START Recorded data

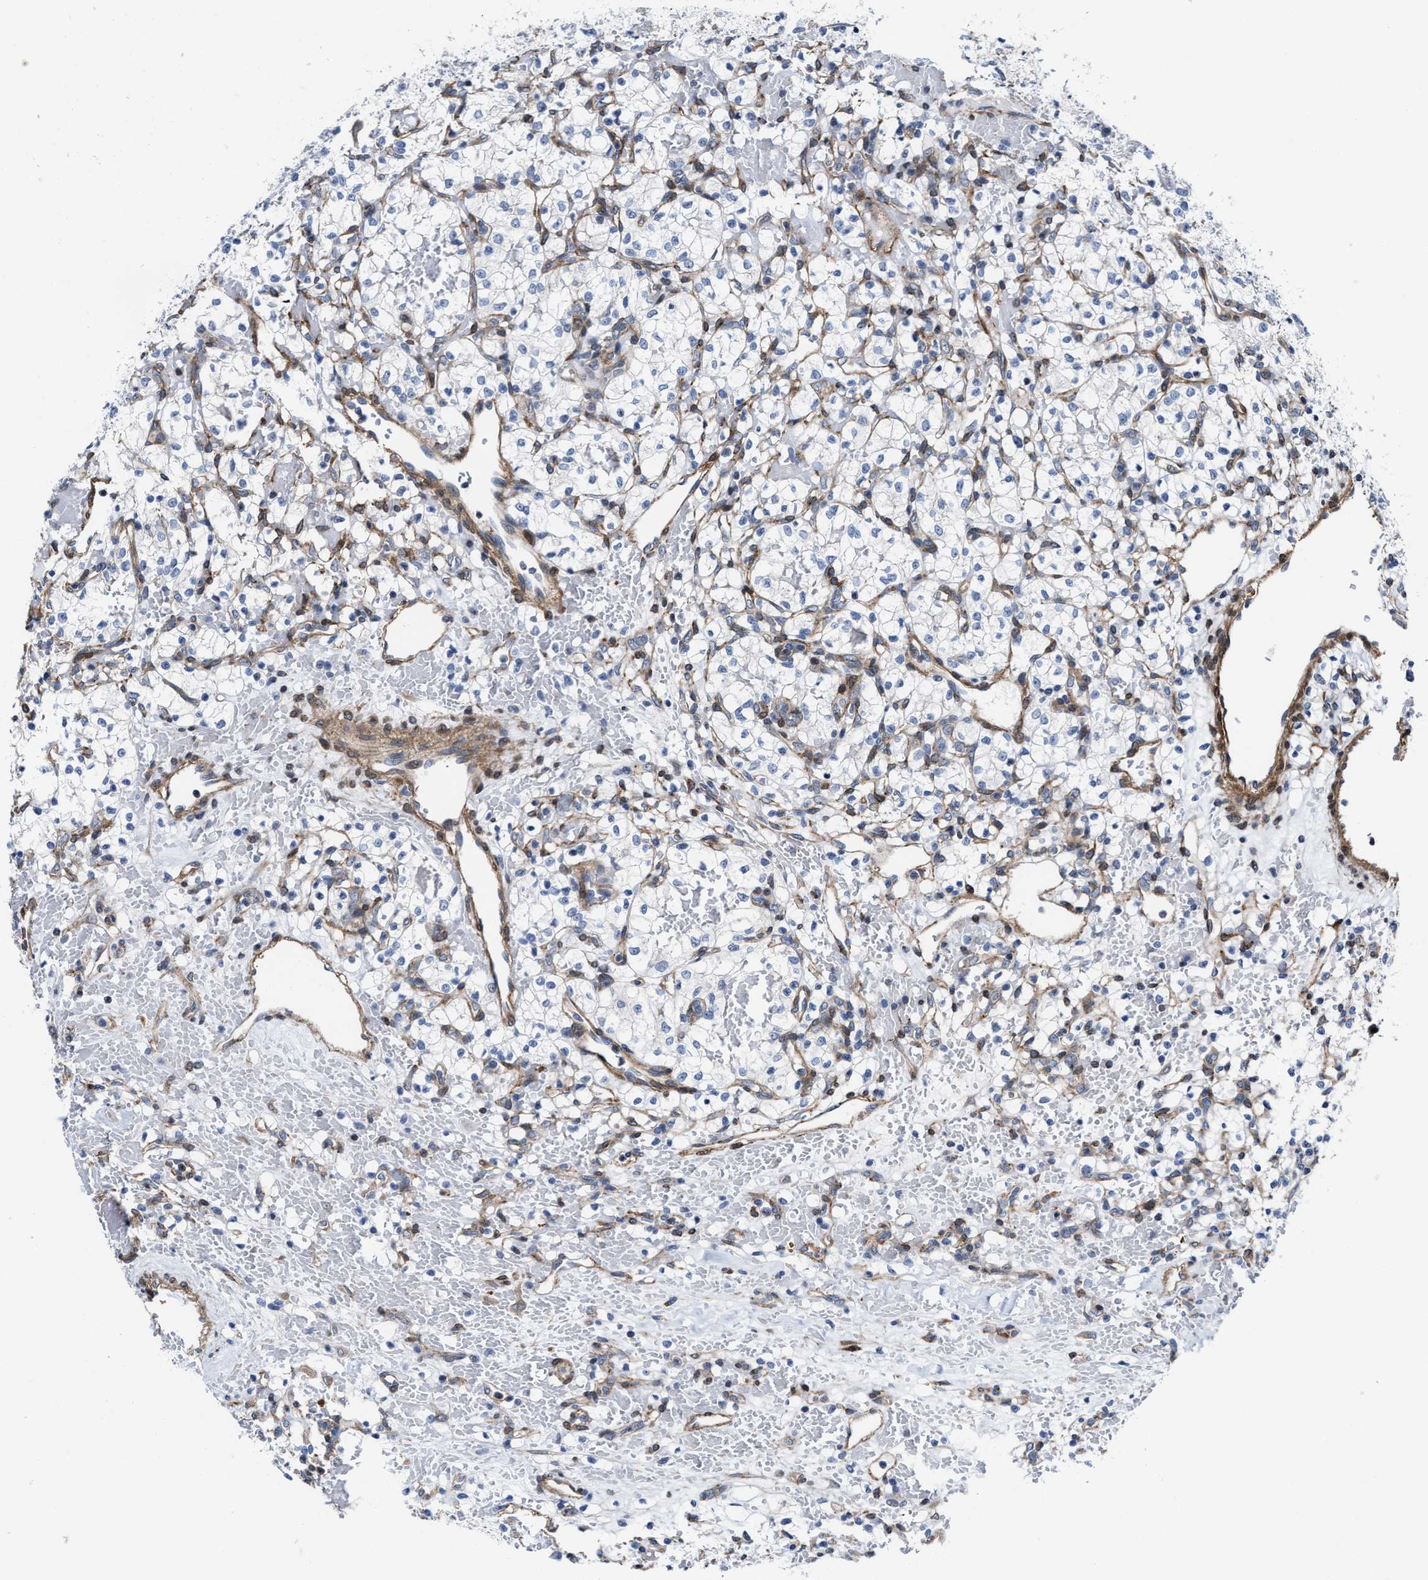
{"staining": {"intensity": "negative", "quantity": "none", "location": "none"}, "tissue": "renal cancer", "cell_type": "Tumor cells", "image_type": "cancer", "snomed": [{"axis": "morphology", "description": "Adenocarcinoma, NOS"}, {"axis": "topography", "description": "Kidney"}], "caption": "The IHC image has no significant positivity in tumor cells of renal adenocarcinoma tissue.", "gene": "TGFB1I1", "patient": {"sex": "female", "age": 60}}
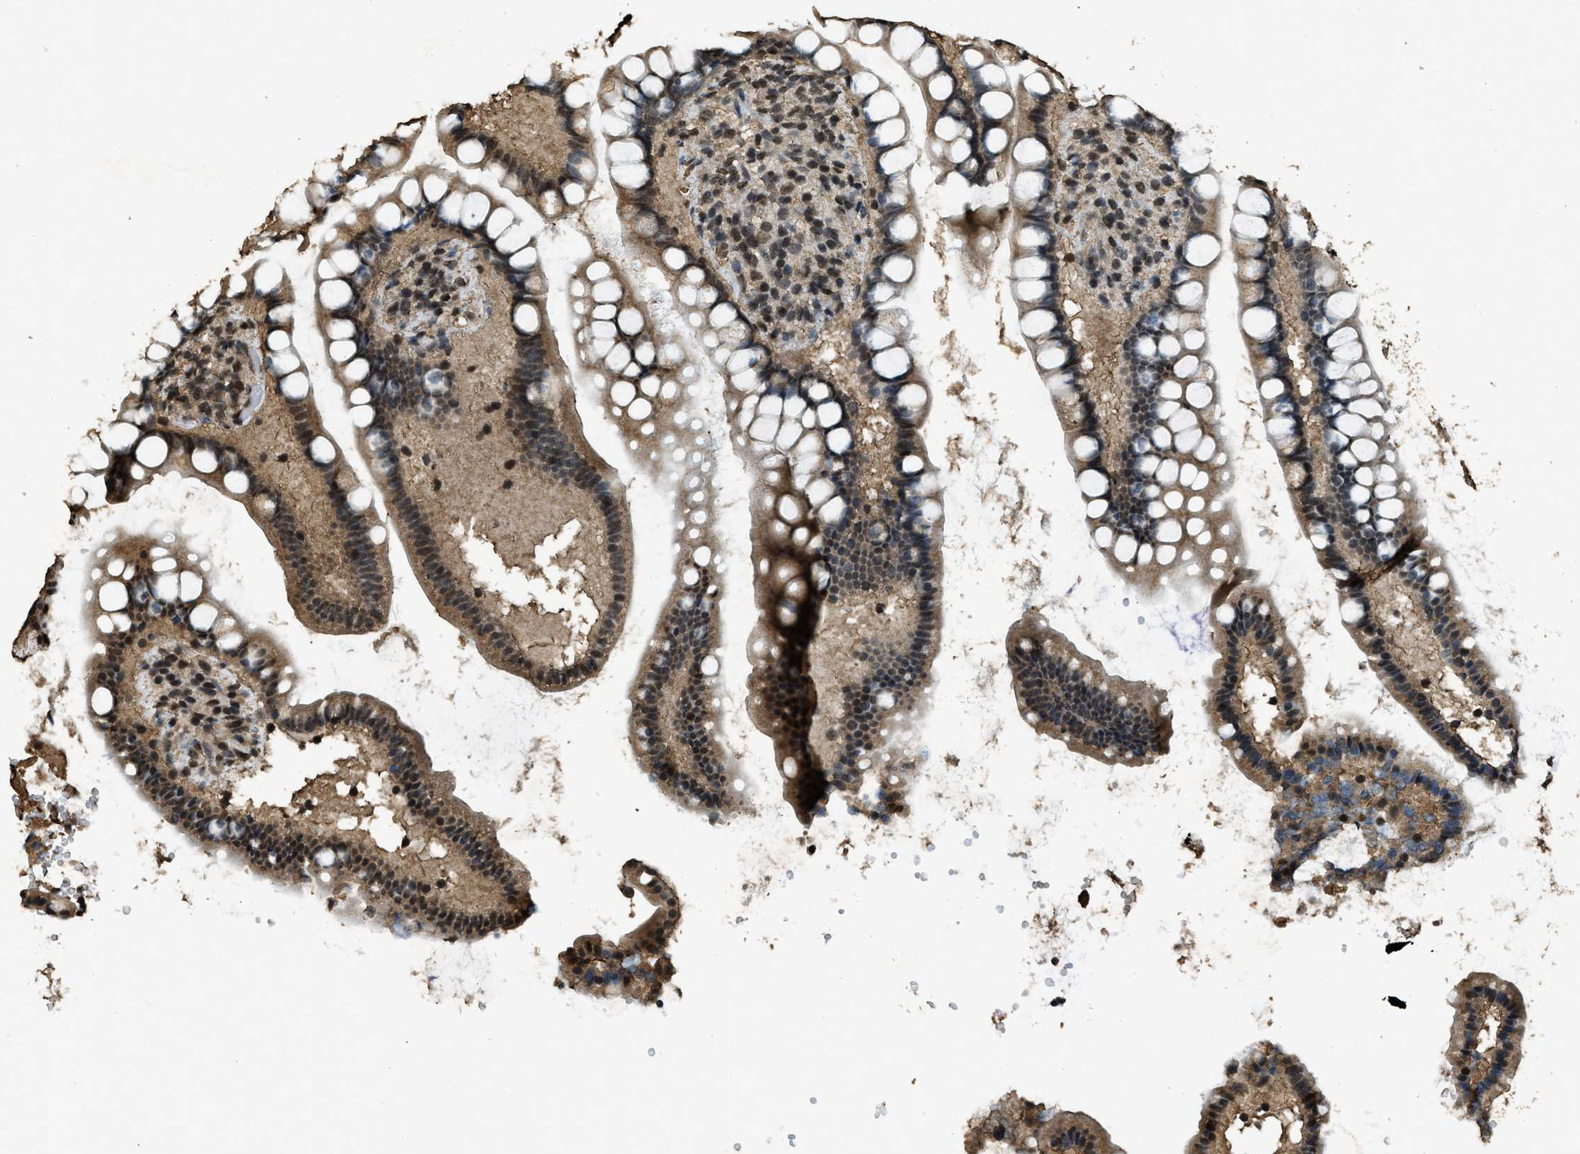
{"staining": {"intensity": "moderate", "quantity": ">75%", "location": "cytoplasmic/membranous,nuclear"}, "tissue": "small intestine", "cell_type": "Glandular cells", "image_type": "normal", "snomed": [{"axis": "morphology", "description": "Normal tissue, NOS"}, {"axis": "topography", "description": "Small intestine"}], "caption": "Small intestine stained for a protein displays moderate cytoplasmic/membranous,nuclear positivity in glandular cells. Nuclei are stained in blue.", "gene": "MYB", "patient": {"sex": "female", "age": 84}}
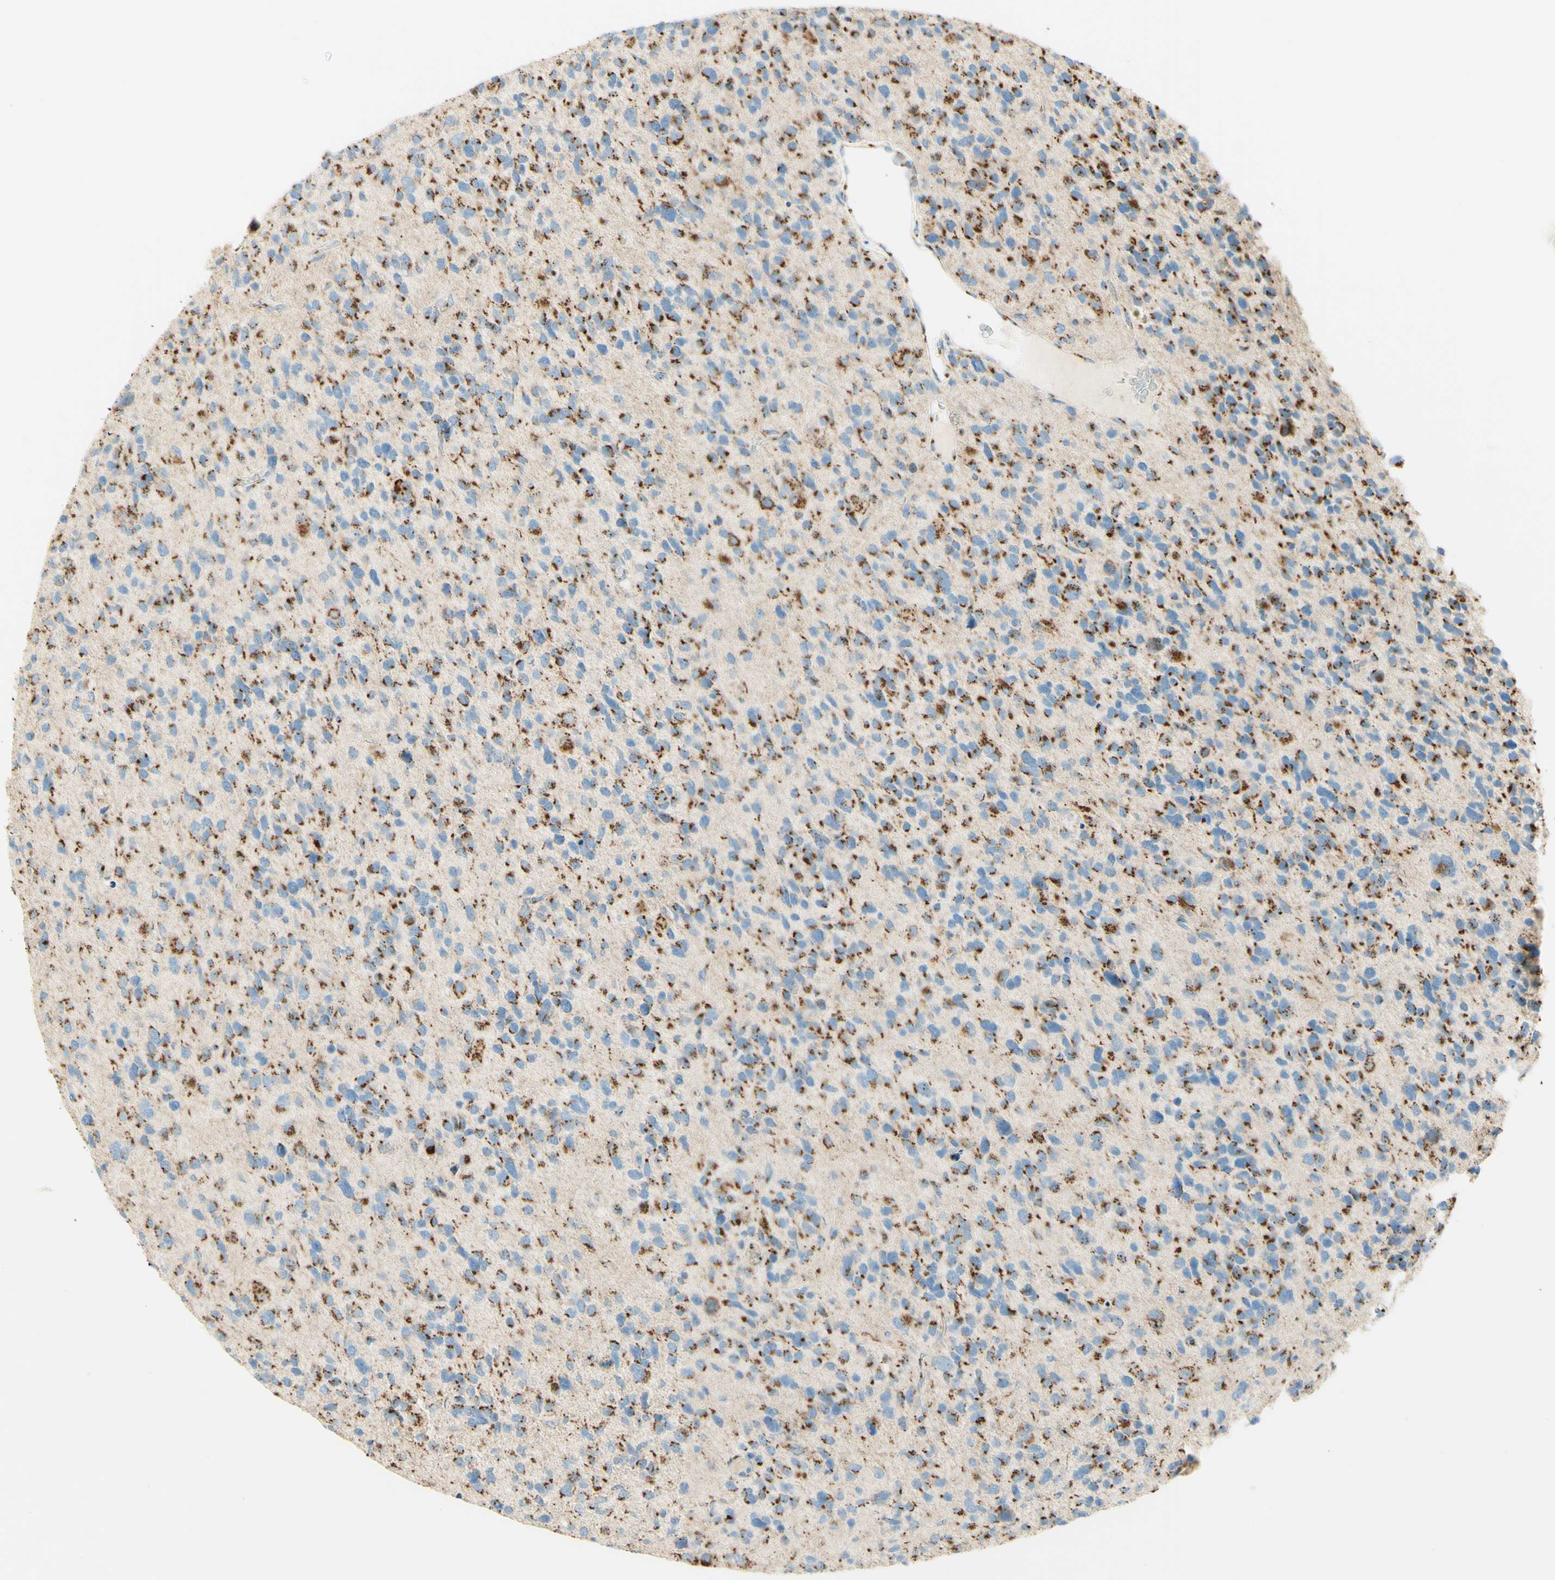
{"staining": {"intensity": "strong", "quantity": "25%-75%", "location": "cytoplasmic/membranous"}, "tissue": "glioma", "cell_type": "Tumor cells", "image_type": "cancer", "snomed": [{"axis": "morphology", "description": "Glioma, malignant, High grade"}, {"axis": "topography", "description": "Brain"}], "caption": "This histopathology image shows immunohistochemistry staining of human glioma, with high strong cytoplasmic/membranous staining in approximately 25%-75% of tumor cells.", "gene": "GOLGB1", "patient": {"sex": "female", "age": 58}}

END Recorded data

What you will do ::
An exact transcription of the data above is needed, without the pictures.

Your solution ::
{"staining": {"intensity": "negative", "quantity": "none", "location": "none"}, "tissue": "renal cancer", "cell_type": "Tumor cells", "image_type": "cancer", "snomed": [{"axis": "morphology", "description": "Adenocarcinoma, NOS"}, {"axis": "topography", "description": "Kidney"}], "caption": "The IHC image has no significant positivity in tumor cells of renal adenocarcinoma tissue.", "gene": "TGFB1I1", "patient": {"sex": "female", "age": 60}}
{"staining": {"intensity": "moderate", "quantity": ">75%", "location": "cytoplasmic/membranous,nuclear"}, "tissue": "small intestine", "cell_type": "Glandular cells", "image_type": "normal", "snomed": [{"axis": "morphology", "description": "Normal tissue, NOS"}, {"axis": "topography", "description": "Small intestine"}], "caption": "Small intestine stained for a protein displays moderate cytoplasmic/membranous,nuclear positivity in glandular cells. Nuclei are stained in blue.", "gene": "MYB", "patient": {"sex": "female", "age": 84}}
{"staining": {"intensity": "strong", "quantity": "25%-75%", "location": "cytoplasmic/membranous"}, "tissue": "glioma", "cell_type": "Tumor cells", "image_type": "cancer", "snomed": [{"axis": "morphology", "description": "Glioma, malignant, High grade"}, {"axis": "topography", "description": "Brain"}], "caption": "This histopathology image shows immunohistochemistry staining of human glioma, with high strong cytoplasmic/membranous staining in approximately 25%-75% of tumor cells.", "gene": "GOLGB1", "patient": {"sex": "female", "age": 58}}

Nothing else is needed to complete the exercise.